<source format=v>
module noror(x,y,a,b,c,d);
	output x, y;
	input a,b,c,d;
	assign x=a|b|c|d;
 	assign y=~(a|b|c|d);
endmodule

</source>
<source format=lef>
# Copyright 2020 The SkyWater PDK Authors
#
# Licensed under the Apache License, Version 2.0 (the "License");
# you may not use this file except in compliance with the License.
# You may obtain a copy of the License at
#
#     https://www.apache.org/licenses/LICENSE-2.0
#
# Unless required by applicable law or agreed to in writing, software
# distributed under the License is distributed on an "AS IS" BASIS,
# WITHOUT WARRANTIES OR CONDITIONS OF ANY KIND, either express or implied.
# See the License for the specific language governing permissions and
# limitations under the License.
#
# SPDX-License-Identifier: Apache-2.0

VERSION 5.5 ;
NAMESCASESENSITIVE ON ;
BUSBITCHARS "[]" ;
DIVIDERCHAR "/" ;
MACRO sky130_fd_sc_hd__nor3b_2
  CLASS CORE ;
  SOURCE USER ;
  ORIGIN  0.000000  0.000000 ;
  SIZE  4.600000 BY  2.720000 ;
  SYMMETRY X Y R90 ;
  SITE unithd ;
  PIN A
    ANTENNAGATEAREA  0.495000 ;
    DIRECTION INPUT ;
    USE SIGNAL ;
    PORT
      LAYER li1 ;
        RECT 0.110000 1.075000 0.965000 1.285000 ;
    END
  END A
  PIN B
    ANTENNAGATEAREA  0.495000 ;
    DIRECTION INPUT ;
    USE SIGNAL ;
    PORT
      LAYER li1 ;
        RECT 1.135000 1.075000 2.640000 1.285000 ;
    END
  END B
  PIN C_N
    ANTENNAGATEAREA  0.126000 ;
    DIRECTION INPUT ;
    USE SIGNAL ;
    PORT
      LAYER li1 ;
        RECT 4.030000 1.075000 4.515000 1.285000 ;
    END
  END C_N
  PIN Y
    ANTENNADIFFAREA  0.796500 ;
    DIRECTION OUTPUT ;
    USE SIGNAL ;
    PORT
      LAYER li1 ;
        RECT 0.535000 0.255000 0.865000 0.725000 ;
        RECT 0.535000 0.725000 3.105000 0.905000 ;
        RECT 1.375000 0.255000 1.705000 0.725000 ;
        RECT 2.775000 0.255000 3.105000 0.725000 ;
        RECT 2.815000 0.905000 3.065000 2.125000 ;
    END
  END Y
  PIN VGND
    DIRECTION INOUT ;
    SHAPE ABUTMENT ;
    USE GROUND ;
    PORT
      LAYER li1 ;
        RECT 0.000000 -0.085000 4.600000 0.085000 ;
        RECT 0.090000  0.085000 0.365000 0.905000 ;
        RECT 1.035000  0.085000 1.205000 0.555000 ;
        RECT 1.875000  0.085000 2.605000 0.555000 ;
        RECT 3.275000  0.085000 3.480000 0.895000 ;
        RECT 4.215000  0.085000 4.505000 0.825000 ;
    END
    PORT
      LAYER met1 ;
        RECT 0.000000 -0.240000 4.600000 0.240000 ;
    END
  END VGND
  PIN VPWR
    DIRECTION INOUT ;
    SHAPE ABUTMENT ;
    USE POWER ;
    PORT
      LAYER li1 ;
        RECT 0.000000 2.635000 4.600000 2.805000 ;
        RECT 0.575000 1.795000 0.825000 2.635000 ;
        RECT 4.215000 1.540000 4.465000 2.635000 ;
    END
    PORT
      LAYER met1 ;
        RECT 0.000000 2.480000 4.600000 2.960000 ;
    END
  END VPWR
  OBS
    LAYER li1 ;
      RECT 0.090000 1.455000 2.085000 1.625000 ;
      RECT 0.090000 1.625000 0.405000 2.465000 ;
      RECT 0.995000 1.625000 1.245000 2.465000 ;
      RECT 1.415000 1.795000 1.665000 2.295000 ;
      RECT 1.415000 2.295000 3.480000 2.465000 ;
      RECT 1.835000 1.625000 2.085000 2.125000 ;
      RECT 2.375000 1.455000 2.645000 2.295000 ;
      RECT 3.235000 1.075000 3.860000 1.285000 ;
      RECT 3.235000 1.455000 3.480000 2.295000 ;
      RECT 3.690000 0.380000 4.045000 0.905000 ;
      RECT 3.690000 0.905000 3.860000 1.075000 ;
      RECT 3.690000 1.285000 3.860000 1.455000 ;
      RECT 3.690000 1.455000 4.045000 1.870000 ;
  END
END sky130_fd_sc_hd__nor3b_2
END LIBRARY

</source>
==
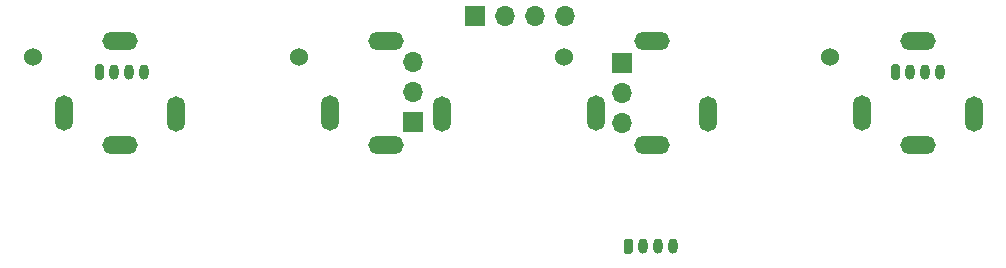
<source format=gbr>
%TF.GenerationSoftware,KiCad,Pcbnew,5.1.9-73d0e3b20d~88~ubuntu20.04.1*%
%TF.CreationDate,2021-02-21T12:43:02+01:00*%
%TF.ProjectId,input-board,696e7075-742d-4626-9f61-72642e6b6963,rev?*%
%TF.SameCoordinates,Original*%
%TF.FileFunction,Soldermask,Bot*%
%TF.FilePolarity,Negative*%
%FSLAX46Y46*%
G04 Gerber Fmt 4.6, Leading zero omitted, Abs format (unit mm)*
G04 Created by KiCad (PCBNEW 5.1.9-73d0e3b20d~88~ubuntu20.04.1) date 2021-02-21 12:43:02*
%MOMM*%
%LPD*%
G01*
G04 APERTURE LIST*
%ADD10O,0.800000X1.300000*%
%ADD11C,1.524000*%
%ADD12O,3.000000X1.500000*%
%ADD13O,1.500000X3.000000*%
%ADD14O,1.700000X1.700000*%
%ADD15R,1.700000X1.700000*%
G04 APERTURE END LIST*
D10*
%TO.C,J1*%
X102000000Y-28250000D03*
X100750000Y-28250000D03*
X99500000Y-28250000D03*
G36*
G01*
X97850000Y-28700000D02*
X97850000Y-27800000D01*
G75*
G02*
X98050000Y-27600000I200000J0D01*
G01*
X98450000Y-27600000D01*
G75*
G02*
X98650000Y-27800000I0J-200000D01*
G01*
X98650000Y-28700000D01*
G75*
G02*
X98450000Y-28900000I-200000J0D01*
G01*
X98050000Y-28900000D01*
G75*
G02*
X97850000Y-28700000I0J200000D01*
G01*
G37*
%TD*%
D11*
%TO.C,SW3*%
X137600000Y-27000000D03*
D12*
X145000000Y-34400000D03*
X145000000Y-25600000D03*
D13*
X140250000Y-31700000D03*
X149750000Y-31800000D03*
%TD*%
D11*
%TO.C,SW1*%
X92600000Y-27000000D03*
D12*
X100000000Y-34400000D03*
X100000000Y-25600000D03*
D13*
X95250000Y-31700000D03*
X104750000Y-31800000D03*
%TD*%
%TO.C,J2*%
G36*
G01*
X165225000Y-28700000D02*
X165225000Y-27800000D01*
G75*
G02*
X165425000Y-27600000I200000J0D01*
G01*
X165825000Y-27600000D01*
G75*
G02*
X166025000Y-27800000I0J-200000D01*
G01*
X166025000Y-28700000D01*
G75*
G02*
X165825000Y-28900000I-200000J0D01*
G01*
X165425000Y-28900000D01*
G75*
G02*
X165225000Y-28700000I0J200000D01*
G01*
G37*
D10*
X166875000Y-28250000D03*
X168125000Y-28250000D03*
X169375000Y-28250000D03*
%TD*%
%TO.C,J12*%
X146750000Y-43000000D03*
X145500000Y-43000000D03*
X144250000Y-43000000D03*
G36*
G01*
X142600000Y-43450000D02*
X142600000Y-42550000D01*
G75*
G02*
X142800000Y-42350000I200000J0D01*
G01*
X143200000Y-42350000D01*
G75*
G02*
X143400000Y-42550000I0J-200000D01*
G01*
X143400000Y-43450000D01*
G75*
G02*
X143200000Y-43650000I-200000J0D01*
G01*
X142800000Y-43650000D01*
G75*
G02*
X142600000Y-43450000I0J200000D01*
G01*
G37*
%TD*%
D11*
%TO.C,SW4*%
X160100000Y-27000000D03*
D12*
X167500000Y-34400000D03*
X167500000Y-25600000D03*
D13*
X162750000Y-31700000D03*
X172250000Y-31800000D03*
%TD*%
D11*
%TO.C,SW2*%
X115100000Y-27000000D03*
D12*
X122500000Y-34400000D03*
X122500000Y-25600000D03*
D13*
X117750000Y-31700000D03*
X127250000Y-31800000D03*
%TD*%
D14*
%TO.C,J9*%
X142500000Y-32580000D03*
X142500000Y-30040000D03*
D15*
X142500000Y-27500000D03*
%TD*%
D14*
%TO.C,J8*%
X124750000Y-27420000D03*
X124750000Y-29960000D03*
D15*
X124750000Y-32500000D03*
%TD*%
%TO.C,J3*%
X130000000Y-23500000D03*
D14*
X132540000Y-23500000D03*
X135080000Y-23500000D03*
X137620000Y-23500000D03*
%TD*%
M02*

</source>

■ Activity ■
Look through the entries and return each line that has the word "under" in it.

■ Solved exercise ■
# Licensed under the Apache License, Version 2.0 (the "License");
# distributed under the License is distributed on an "AS IS" BASIS,
# limitations under the License.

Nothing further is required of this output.